Owen’s planned book of poetry was to be prefaced with a reflection on his work. In his preface he stated that
“Above all I am not concerned with poetry. My subject is war, and the pity of war… All a poet can do today is warn. That is why the true poets must be truthful.”
Owens cause was not in fact a describe war through poetry, but to create poetry through an accurate depiction of the horrors of the front line.
Owen produced a range of poetry during the war. He was capable of writing satirical work as in The Inspection, in which a soldier is punished for parading with blood on his uniform, and is imagined making his defence. The Inspection is an unusual poem as it is written in dialogue. On first reading the poem it is difficult to isolate the voice of the poet that we know from some of Owen’s previous work. When first written the poem was called Dirt, an idea that may support Yeats’ opinion that Owen’s poetry is “all blood and dirt”, though the poem is more complex.
Dulce Et Decorum Est is a later poem that tells of exhausted troops leaving the front line and encountering an enemy gas attack. The gas used at this time was phosgene, popularly known as ‘mustard gas’ which drowns it’s victims in the fluid of their own lungs. The title is also the line that concludes the poem taken from the Odes of Horace, a Latin poet that translates as: “it is a sweet and seemly thing to die for one’s country.” This line is written ironically in contrast to the main body of the piece.
The poem is a persuasive piece of anti-war poetry, using graphic imagery and strong language. Owen’s use of words such as “plunges at me, guttering, choking, drowning” not only shows the suffering of the soldier, but also his inhumane pain. “The blood come[s] gargling from the froth-corrupted lungs” adds to this feeling by detailing how the man is being tormented. The soldiers’ agony is accurately described “many had lost their boots, but limped on blood-shod” the soldiers have not been allowed to rest and have been on their feet for an untold amount of time.

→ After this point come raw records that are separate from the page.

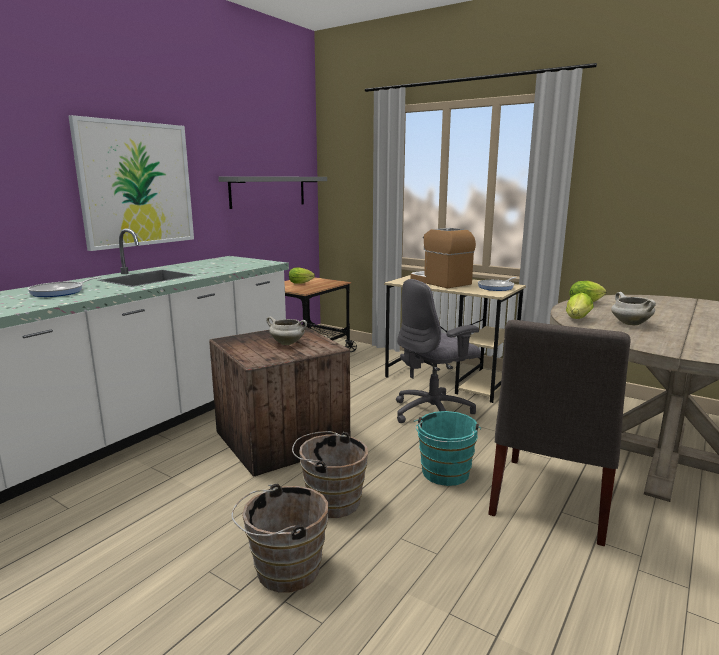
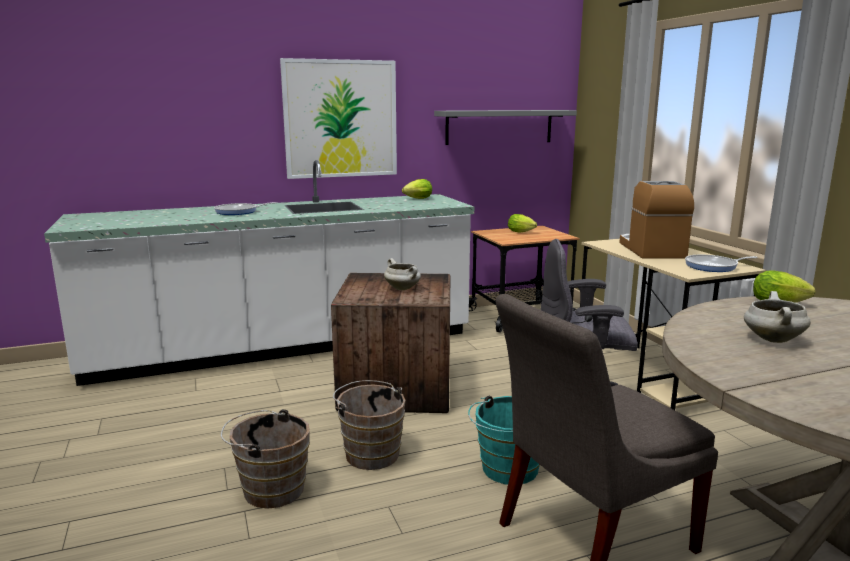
camera: 35 degrees right, 0 degrees up
(577, 319) = (705, 320): lettuce -> lettuce (416, 199)

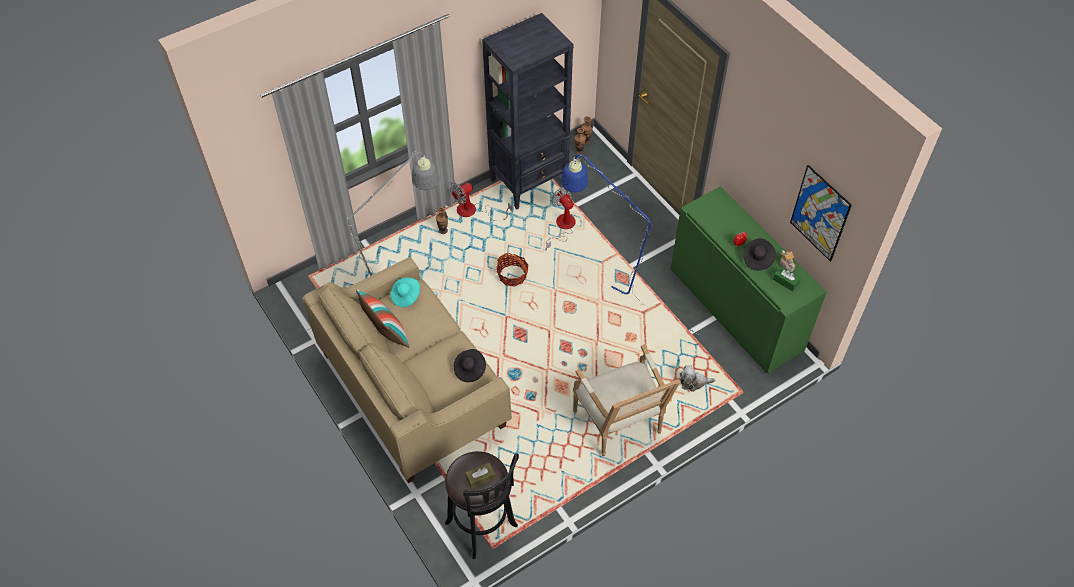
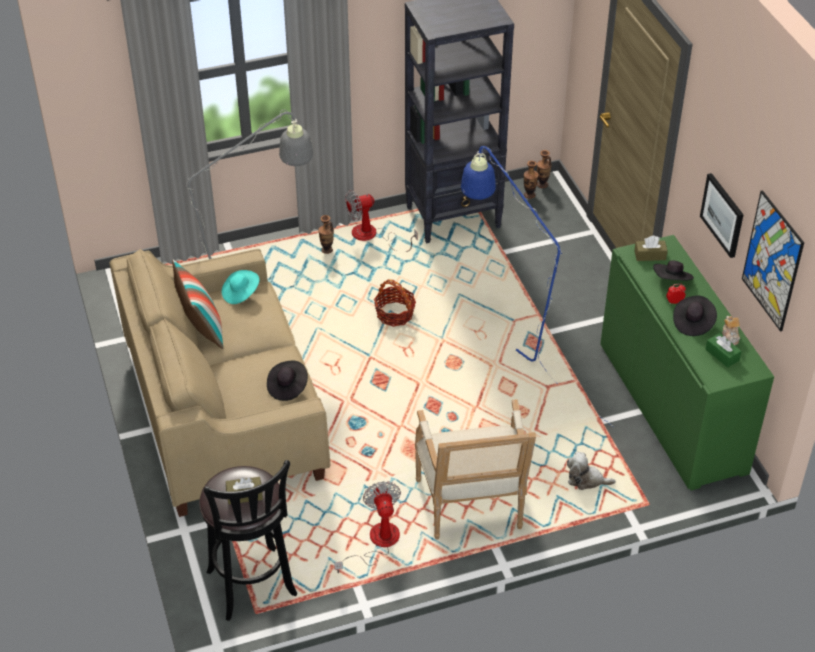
camera: 15 degrees right, 10 degrees down
(562, 227) = (477, 273): fan -> fan (376, 543)
(709, 207) = (650, 255): none -> brown tissue box
(731, 226) = (672, 281): none -> black hat
(768, 176) = (723, 215): none -> picture

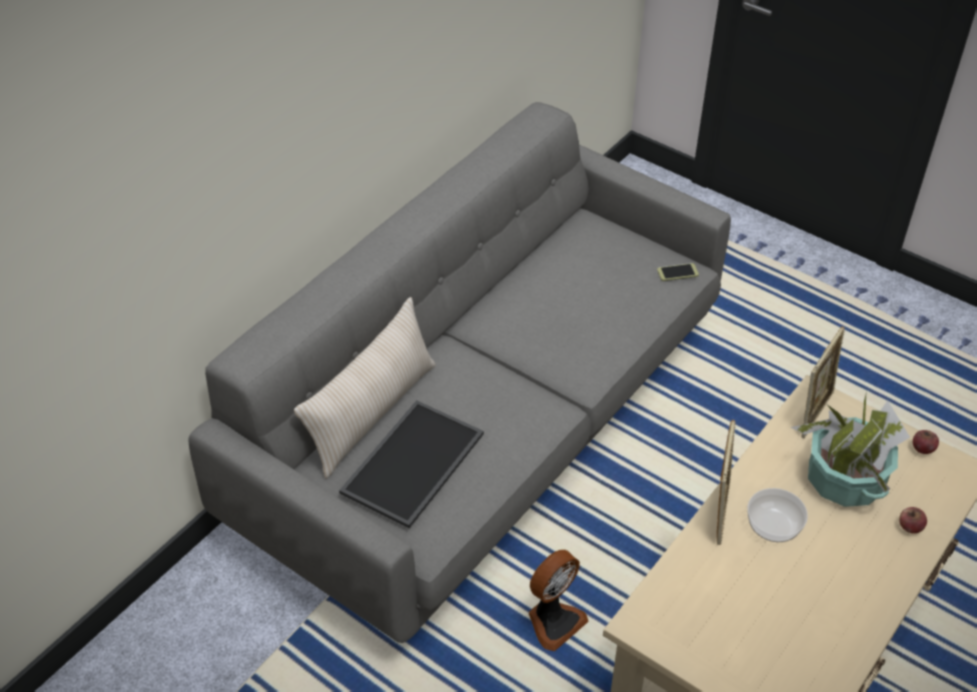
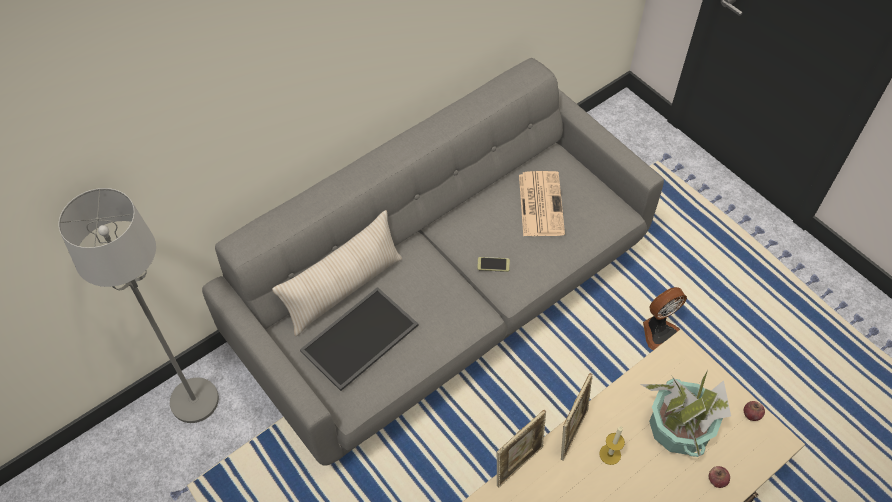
camera: 15 degrees right, 10 degrees up
(186, 614) = (194, 400): none -> grey floor lamp
(553, 621) = (447, 467): fan -> fan (659, 331)
(587, 273) = (540, 203): none -> newspaper
(677, 272) = (611, 216): phone -> phone (493, 264)
(774, 526) = (610, 454): bowl -> candle
(814, 412) = (675, 363): picture frame -> picture frame (518, 463)

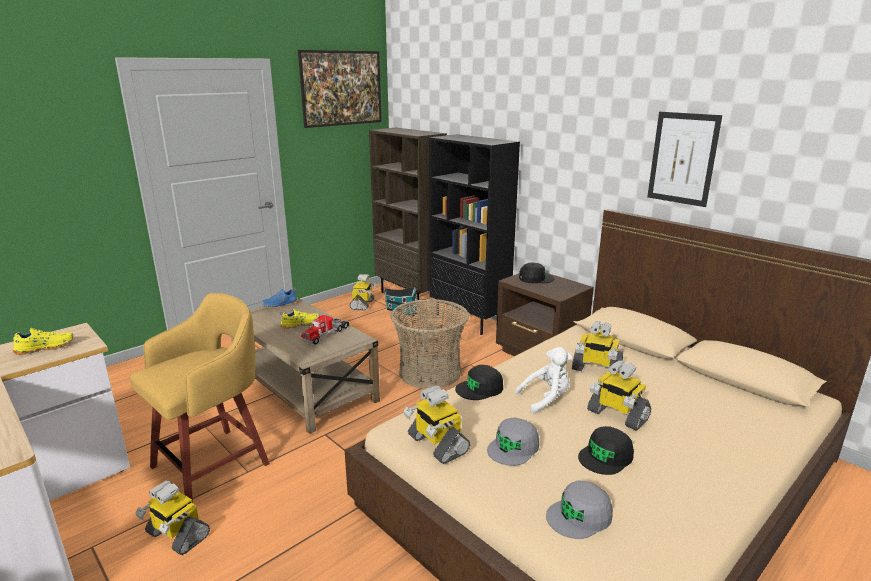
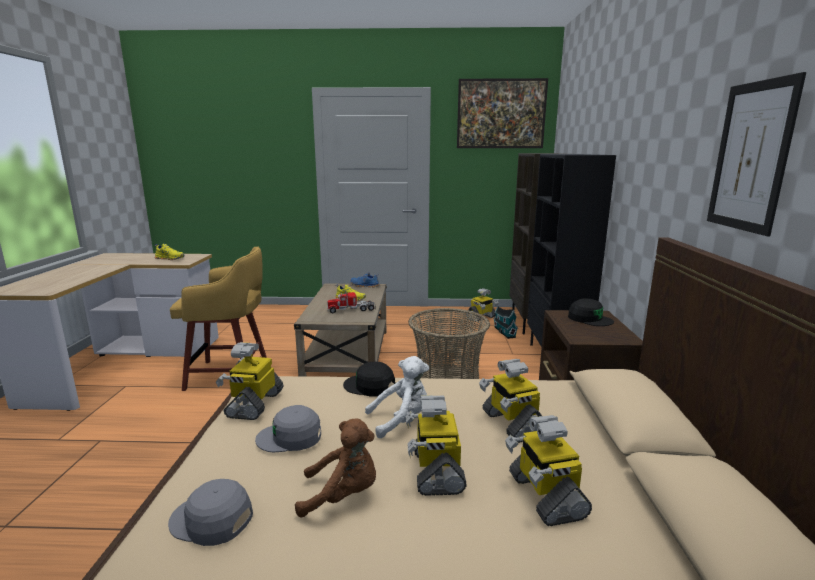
camera: 45 degrees right, 5 degrees down
(177, 535) = (154, 401): toy robot -> toy robot (544, 495)
(546, 399) = (401, 420): white plush toy -> white plush toy turned 45 degrees counterclockwise
(606, 457) = (343, 495): black cap -> brown plush toy

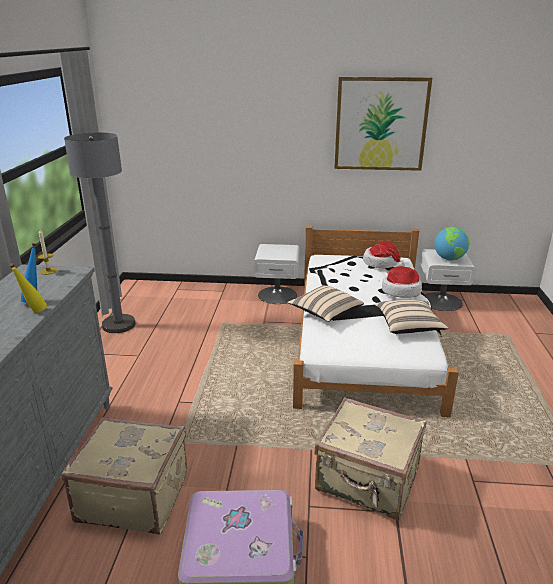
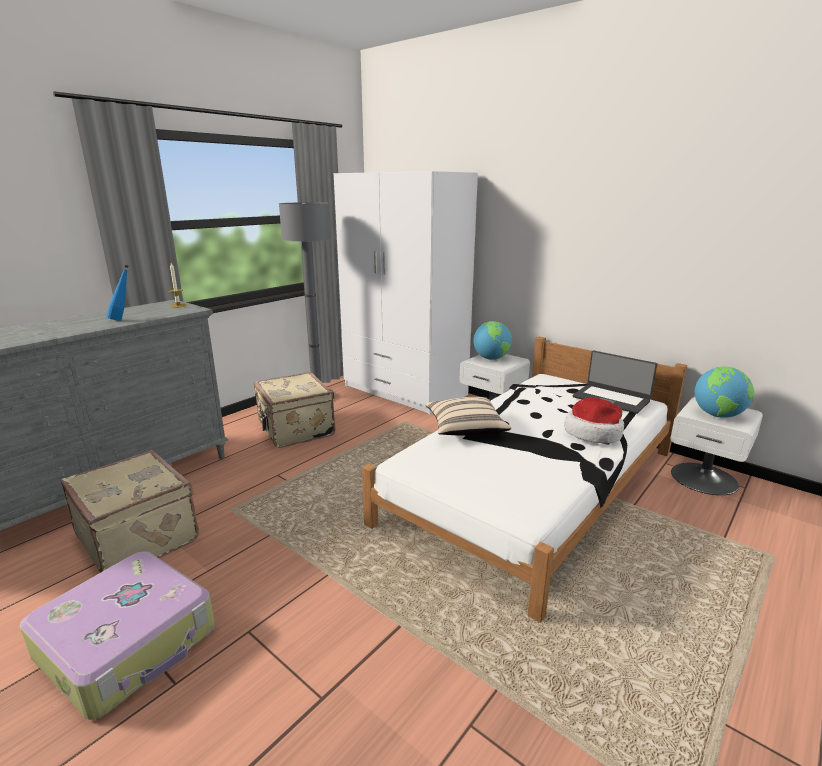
camera: 35 degrees right, 5 degrees down
(34, 313) = (101, 326): yellow bottle -> none
(188, 296) = (404, 390): none -> white wardrobe
(273, 251) = (491, 358): none -> globe
(367, 481) = (339, 642): beige suitcase -> beige suitcase (294, 430)
(381, 124) = (644, 211): picture -> none
(381, 263) = (611, 399): hat -> laptop
(408, 326) = (548, 474): beige pillow -> none

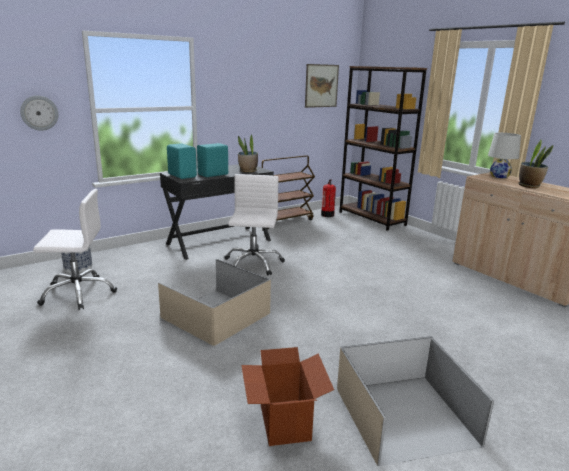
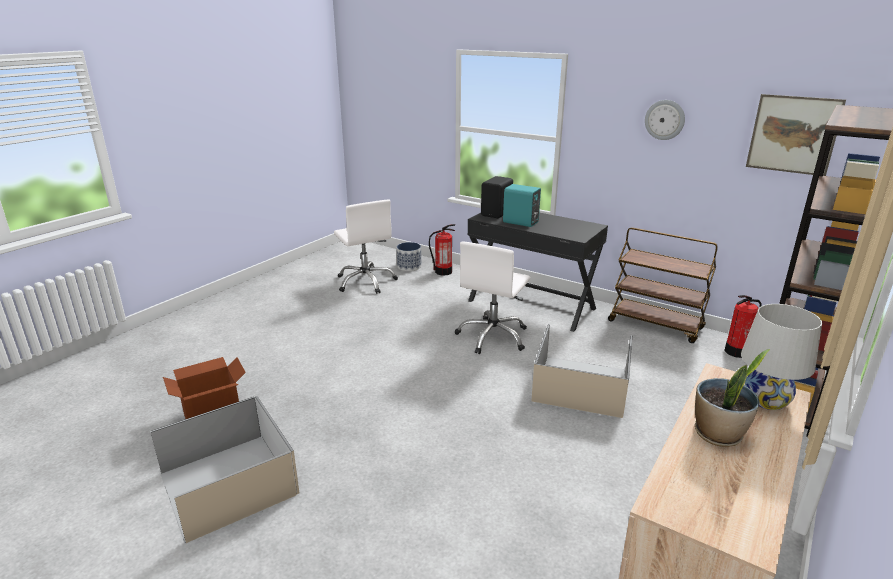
camera: 70 degrees right, 5 degrees up
(39, 113) = (418, 124): wall clock -> wall clock (664, 120)
(115, 257) = (443, 272): none -> fire extinguisher
(182, 175) = (497, 213): turquoise speaker -> black speaker
(216, 315) = (365, 346): beige storage box -> beige storage box (582, 385)
(248, 171) = (564, 232): potted plant -> none
(253, 263) = (493, 336): white office chair -> white office chair turned 135 degrees clockwise

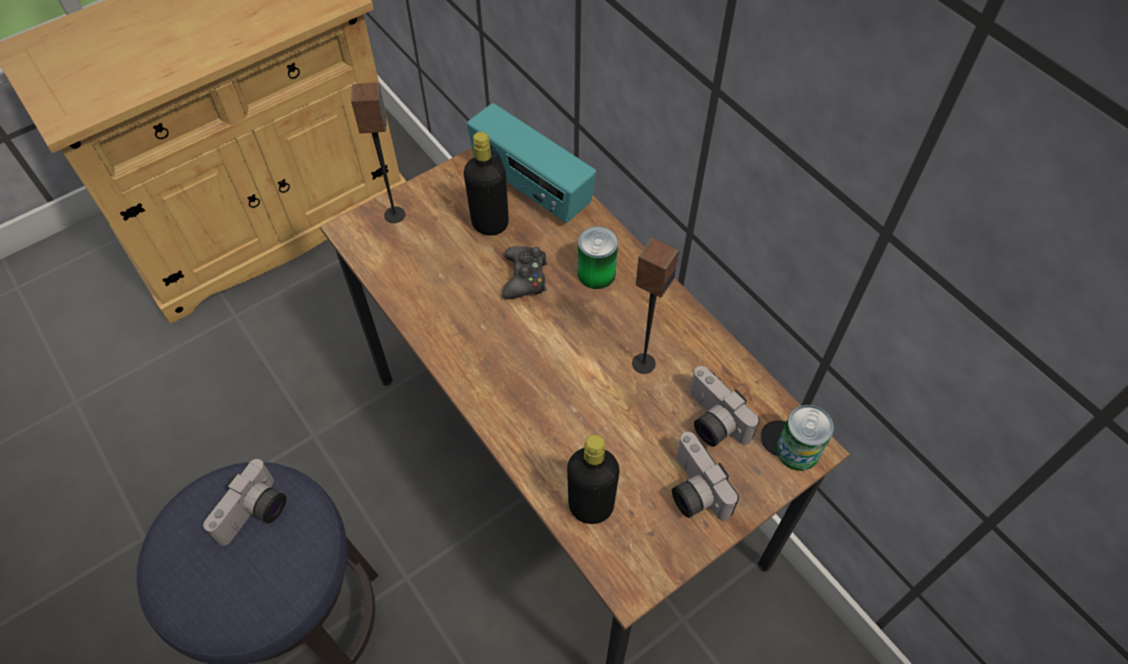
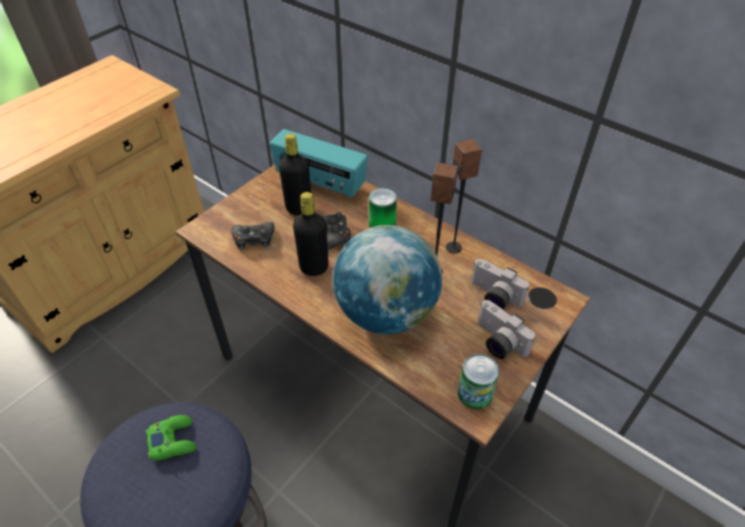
camera: 15 degrees left, 10 degrees down
(256, 515) = (173, 440): camera -> green game controller
(395, 215) = (229, 214): speaker -> speaker (454, 247)
(417, 260) = (254, 239): none -> black game controller
(558, 411) = (386, 313): none -> globe
(591, 506) = (431, 368): black bottle -> black bottle (314, 267)
(797, 450) = (556, 302): can -> can (474, 393)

The opening line uses simile to describe the soldiers: “bent double, like old beggars under sacks” not only tired, but reduced to the level of tramps on the street, starved of food and sleep. Most powerfully the men’s faces are “hanging… like a devil’s sick of sin” strongly contrasting against the innocent “children ardent for some desperate glory.”
The dropping of the gas brings “ an ecstasy of fumbling” creating a nightmareish image of soldiers desperate to leave the mist. How naively they fit “ the clumsy helmets” and in nervous panic begin “yelling… stumbling and floundering like a man in fire or lime.” Such images of terror have haunted numerous readers and stand out as more than “blood and dirt.”
The Send-Off describes soldiers who are leaving for the front line from their hometown for the first time. Their departure is almost a secret as “wrongs hushed-up” as guilt seems to dominate the onlookers, unaware to “which front these were sent.” The image of “their breasts… stuck all white with wreath and spray as men’s are, dead” is significant, as many will not return, only “a few, a few, too few for drums and yells.” Owen uses the oxymoron “grimly gay” to describe the mixed emotions at the train station as local people show both acceptance and indifference at their departure, “dull porters watched them, and a casual tramp stood staring hard, sorry to miss them at the upland camp.”
A rhetorical question is asked: “shall they return to beating of great bells in wild train-loads?” All too clearly these men will return, and “creep back, silent” with the sin of war on their shoulders, absent for such a long time that the “close, darkening lanes” are now “half-known roads.”
In conclusion, close reading of Owen’s poems reveals well-structured poetry, using strong imagery and a precise lexicon in order to show the horror of war to those generations without experience of conflict. I think that Yeats’ description of “all blood and dirt and sucked sugar stick” is wrong because eighty years from the first world war Owen’s work is still some of the most shocking and horrific writing produced about conflict. The poems discuss the nature of war; though remain accessible to a large number of people as originally intended.